*Task requirements:* When a line of the material has the word "designee" in it, copy that line.

*Provided records:*
--- START ---
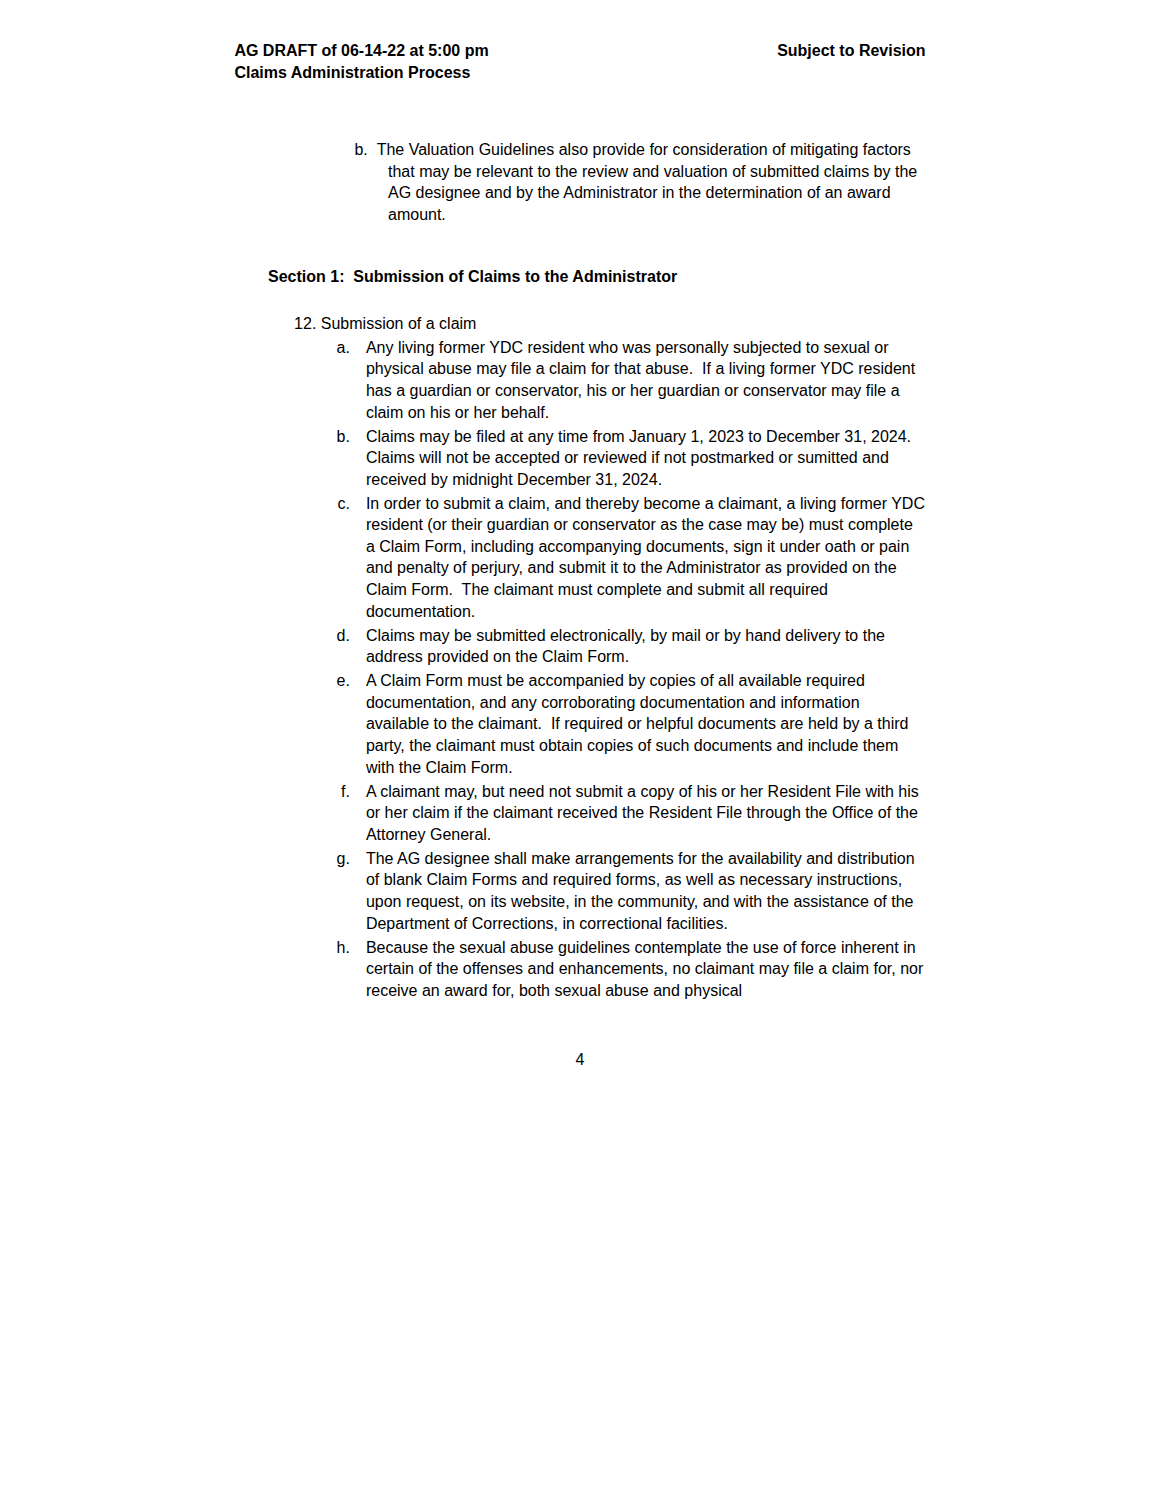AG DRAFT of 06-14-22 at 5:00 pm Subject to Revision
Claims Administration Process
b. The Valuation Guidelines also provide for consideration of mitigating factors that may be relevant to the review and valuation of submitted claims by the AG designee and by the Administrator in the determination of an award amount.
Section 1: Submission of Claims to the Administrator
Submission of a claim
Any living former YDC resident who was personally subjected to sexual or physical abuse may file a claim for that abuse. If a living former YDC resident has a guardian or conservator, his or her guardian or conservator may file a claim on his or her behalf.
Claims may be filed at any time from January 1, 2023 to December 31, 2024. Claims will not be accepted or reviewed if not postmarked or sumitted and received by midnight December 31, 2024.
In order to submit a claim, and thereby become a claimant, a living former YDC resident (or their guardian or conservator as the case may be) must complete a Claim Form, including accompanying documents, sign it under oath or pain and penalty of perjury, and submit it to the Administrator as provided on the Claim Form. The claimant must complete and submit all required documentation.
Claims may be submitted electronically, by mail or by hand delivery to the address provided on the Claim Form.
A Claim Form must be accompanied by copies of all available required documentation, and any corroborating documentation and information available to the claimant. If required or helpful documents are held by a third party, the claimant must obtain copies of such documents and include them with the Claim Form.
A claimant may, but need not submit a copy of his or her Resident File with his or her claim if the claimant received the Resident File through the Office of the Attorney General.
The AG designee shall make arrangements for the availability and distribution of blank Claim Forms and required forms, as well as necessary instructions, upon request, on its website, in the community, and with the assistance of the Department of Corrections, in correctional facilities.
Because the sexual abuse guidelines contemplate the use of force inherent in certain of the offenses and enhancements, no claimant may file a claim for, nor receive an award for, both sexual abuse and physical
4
--- END ---
--- START ---
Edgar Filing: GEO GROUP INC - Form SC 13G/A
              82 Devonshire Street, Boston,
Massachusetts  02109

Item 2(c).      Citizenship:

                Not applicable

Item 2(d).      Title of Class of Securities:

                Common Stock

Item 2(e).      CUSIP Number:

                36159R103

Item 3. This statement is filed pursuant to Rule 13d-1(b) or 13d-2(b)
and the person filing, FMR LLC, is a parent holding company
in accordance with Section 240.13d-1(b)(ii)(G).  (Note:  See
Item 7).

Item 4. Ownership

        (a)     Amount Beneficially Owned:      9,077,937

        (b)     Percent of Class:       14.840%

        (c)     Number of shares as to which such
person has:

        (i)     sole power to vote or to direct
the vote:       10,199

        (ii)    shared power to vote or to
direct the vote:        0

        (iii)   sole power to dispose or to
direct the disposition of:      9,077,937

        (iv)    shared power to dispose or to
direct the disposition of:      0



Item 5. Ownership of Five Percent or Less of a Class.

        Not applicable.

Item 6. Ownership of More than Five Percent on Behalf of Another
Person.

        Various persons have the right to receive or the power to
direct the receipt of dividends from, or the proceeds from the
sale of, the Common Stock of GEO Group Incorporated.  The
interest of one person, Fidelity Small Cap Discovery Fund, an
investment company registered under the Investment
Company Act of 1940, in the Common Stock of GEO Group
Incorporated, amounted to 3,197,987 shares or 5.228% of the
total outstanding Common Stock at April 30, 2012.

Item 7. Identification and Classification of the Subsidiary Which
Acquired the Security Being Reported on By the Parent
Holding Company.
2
--- END ---
--- START ---
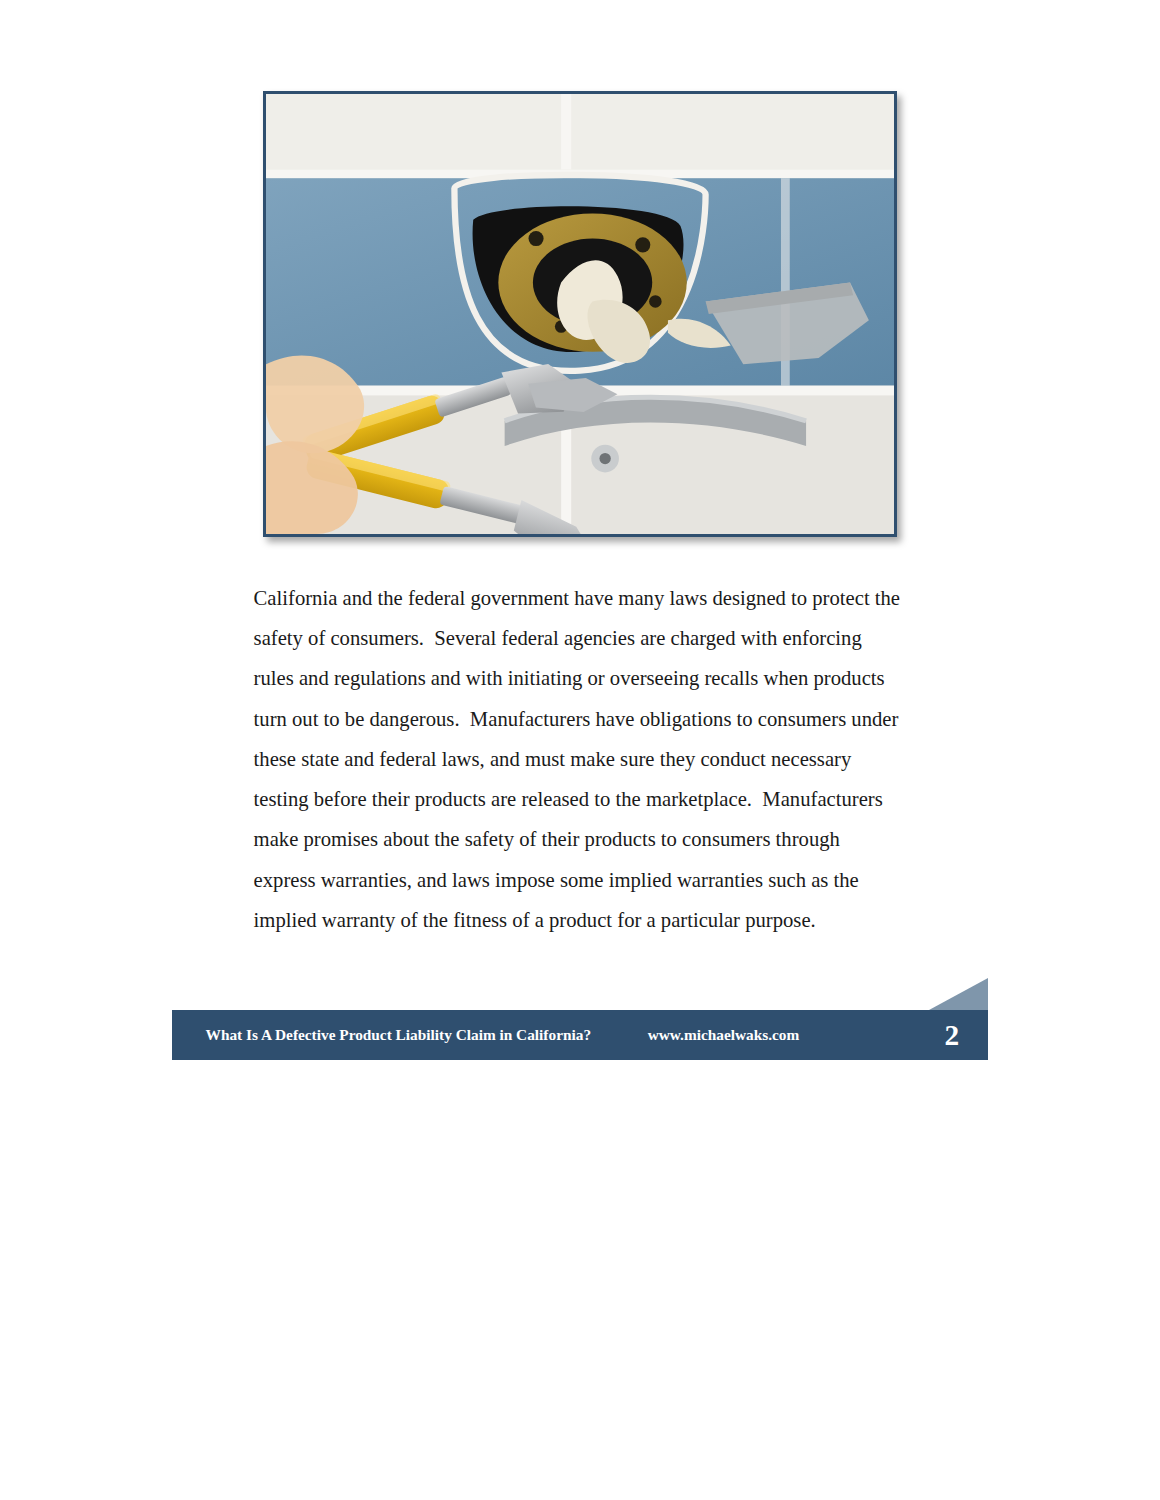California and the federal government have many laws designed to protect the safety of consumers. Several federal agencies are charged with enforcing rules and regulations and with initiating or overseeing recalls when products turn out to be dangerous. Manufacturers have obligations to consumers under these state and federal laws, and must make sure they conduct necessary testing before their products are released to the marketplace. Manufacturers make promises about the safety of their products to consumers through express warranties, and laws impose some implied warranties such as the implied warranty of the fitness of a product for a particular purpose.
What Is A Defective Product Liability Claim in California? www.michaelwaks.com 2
--- END ---
*Your response:*
b. The Valuation Guidelines also provide for consideration of mitigating factors that may be relevant to the review and valuation of submitted claims by the AG designee and by the Administrator in the determination of an award amount.
The AG designee shall make arrangements for the availability and distribution of blank Claim Forms and required forms, as well as necessary instructions, upon request, on its website, in the community, and with the assistance of the Department of Corrections, in correctional facilities.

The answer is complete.